Chasseurs d'Épaves

Ailleurs sur la planète, des personnes financent leurs expéditions grâce à la vente d'artefacts qu'ils récupèrent. Est-ce possible au Québec?

Une question de Pascal
de Saint-Siméon

Assiettes et tasses sur la Lina Gagné

Crédits photo: Toxa

C’est vrai que certains plongeurs se spécialisent dans le prélèvement d’objets, car malheureusement, les épaves attirent aussi des chasseurs de trésors et des pilleurs. Ceux-ci se livrent à un pillage systématique de ce patrimoine sous-marin à des fins commerciales.

Au Québec, nul ne peut effectuer des fouilles ou des relevés sur un site archéologique à des fins de recherche, sans avoir au préalable obtenu du ministre un permis de recherche archéologique car les épaves se trouvent sur des terres appartenant à l’État. C’est donc illégal de prélever des objets sur une épave sans autorisation.

De plus, un vestige qui est sorti de son contexte ne raconte plus son histoire et prive l’archéologue d’une information qui est primordiale pour la compréhension de l’histoire du site. Comme chaque épave forme une capsule temporelle unique, elle nous fourni un portrait instantané de la vie à bord du navire au moment de son naufrage. Il faut donc les protéger et les préserver pour bonifier les connaissances de l’histoire maritime québécoise déjà existantes.

__Tâche à réaliser__. D'après le texte sur les chasseurs d'épaves, que doit-on obtenir du ministre avant d'effectuer des fouilles ou des relevés sur un site archéologique au Québec ?

[Entrées enregistrées]
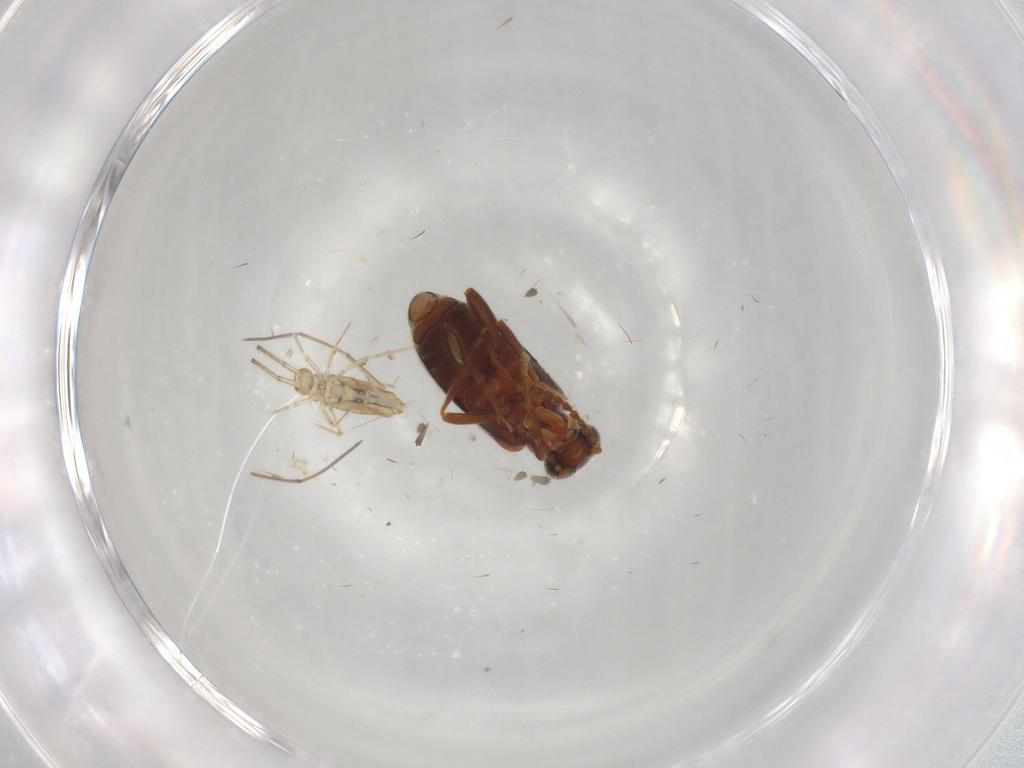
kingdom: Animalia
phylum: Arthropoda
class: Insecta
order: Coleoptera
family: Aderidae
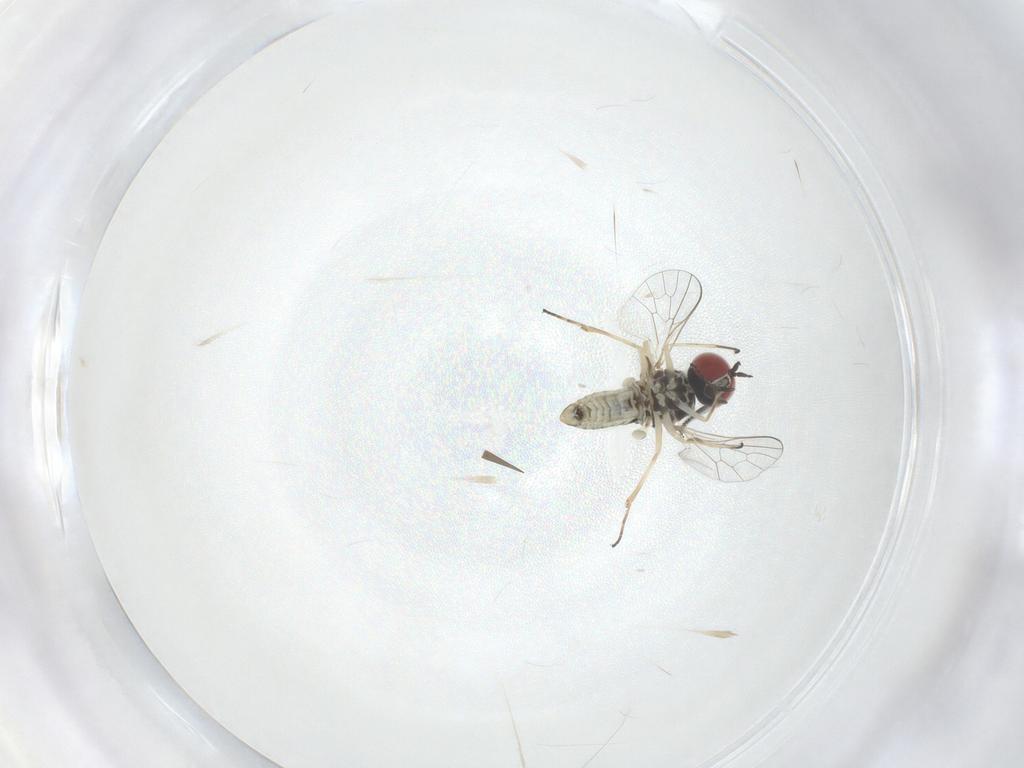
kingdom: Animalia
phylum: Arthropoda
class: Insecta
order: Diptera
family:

__Résultat obtenu__. Un permis de recherche archéologique.